Maroc

Accélération des réformes du marché du travail pour des emplois durables

« La création d’emplois durables reste une priorité urgente » au Maroc, a de nouveau insisté le Fonds monétaire international (FMI). Selon le Haut-Commissariat au plan (HCP), le taux de chômage a atteint 13% au niveau national en 2025 et est resté plus élevé parmi les jeunes de 15 à 24 ans, avec une augmentation de 36,7% à 37,2%.


« La création d’emplois durables reste une priorité urgente » au Maroc, a réaffirmé le Fonds monétaire international (FMI), qui appelle à accélérer les réformes du marché du travail pour favoriser l’emploi durable. Cet objectif « requiert un secteur privé plus dynamique, des conditions de concurrence équitables entre les entités publiques et privées ainsi que des réformes supplémentaires du marché du travail », a souligné l’institution financière internationale, à l’issue des consultations de 2026 au titre de l’article IV et de l’examen à mi-parcours de l’accord relatif à la ligne de crédit modulable accordée au Maroc.

Le FMI réitère des recommandations formulées à l’issue de la mission effectuée par Laura Jaramillo, du 29 janvier au 11 février au Maroc. À l’issue de son séjour, l’équipe du FMI avait appelé à davantage de réformes liées au marché du travail, expliquant que les réformes, la gouvernance, le soutien ciblé et la modernisation des politiques de l’emploi sont les leviers essentiels pour dynamiser l’emploi durable.

« Face à l’intensification des tensions géopolitiques et à l’incertitude mondiale, il est primordial de maintenir des politiques macroéconomiques prudentes, de gérer avec rigueur les risques budgétaires et économiques, d’investir davantage dans le capital humain et de veiller à la mise en œuvre résolue des réformes structurelles pour stimuler une croissance inclusive et la création d’emplois », a insisté Kenji Okamura, directeur général adjoint et président du conseil d’administration, après les récentes délibérations du conseil d’administration.

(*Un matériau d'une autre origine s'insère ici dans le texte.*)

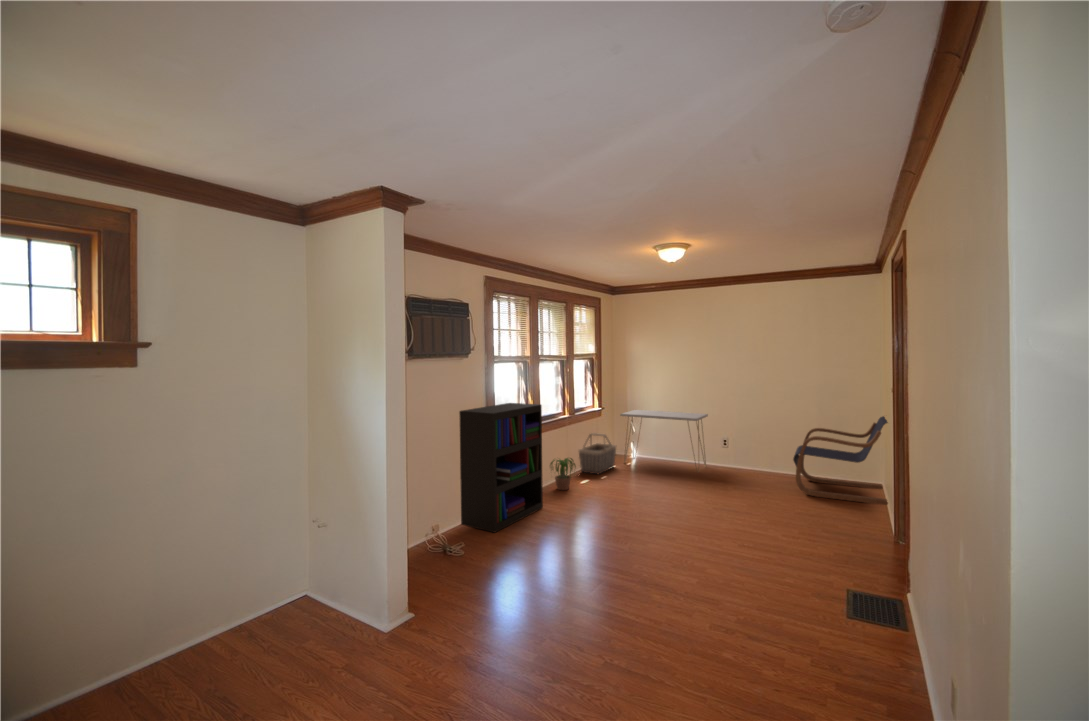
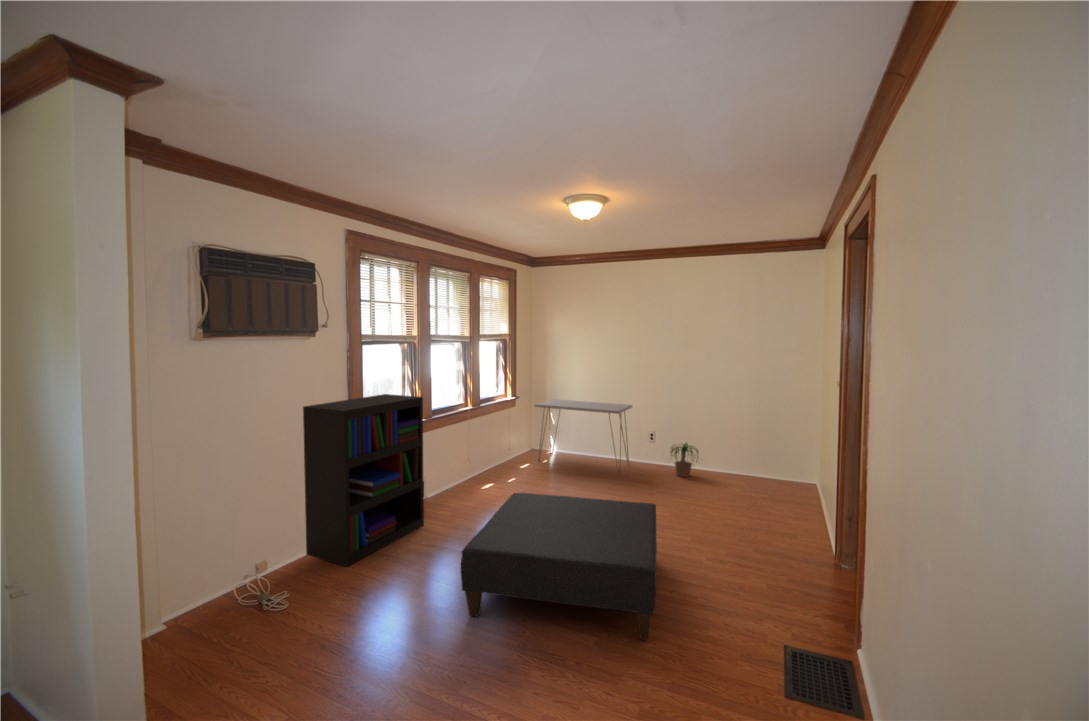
lounge chair: present [793,416,888,505] -> none [723,410,832,512]
basket: present [579,433,616,474] -> none [483,427,529,476]
potted plant: present [550,458,576,490] -> present [671,443,698,477]
ottoman: none [592,480,743,582] -> present [461,493,657,641]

Le taux de chômage a atteint 13% au niveau national en 2025, avec des taux encore plus élevés parmi les jeunes de 15 à 24 ans (de 36,7% à 37,2%), les diplômés (de 19,6% à 19,1%) et les femmes (de 19,4% à 20,5%), selon le Haut-Commissariat au plan (HCP).

Dans sa note d’information relative à la situation du marché du travail en 2025, l’organisme public note que « le volume du sous-emploi est passé, durant la même période, de 1.082.000 à 1.190.000 personnes au niveau national, de 585.000 à 652.000 en milieu urbain et de 496.000 à 538.000 en milieu rural ». D’après le HCP, le taux de sous-emploi a ainsi augmenté de 10,1% à 10,9% au niveau national, de 8,9% à 9,6% en milieu urbain et de 12,2% à 13,2% en milieu rural.

Par ailleurs, l’institution avait également signalé une augmentation de la proportion des primo-demandeurs d’emploi et du chômage de longue durée durant cette période. « La part des chômeurs n’ayant jamais travaillé s’est élevée de 49,3% à 52,9% et celle des personnes en situation de chômage depuis un an ou plus est passée de 62,4% à 64,8% », avait-elle précisé, ajoutant que la durée moyenne de chômage est passée de 31 mois à 33 mois.

Dans un communiqué publié mardi 24 mars, le FMI a néanmoins jugé « très favorables » les perspectives de croissance du Maroc, en raison des « leviers intérieurs solides » sur lesquels elles reposent. À cet égard, sous réserve d’un retour à la normale de la production agricole et d’une poursuite des investissements dans les infrastructures avec une participation accrue du secteur privé, l’institution prévoit que « la croissance du PIB réel devrait s’établir à 4,4% pour 2026, 4,5% pour 2027 et 4% à moyen terme ».

Concernant les perspectives de croissance à court terme, l’organisme international indique qu’elles sont modérées par le conflit en cours au Moyen-Orient, tout en signalant que le Maroc subit les effets du bouleversement des marchés mondiaux des produits de base et de la baisse de la demande mondiale dans un contexte général plus incertain.

Bien que l’inflation soit actuellement peu élevée, le FMI prévoit une augmentation temporaire au cours de l’année, notamment en raison de la hausse des prix de l’énergie, avant qu’elle ne se stabilise à environ 2% à moyen terme. Par ailleurs, compte tenu de la forte dépendance en importations des investissements infrastructurels et de la hausse des coûts d’importation des produits de base, le déficit courant devrait se creuser modérément.

Les réserves internationales devraient demeurer adéquates, selon l’organisme, qui précise que « les déficits budgétaires globaux pour 2026 et à moyen terme sont compatibles avec une réduction progressive du ratio dette/PIB à 60,5% d’ici 2031 ».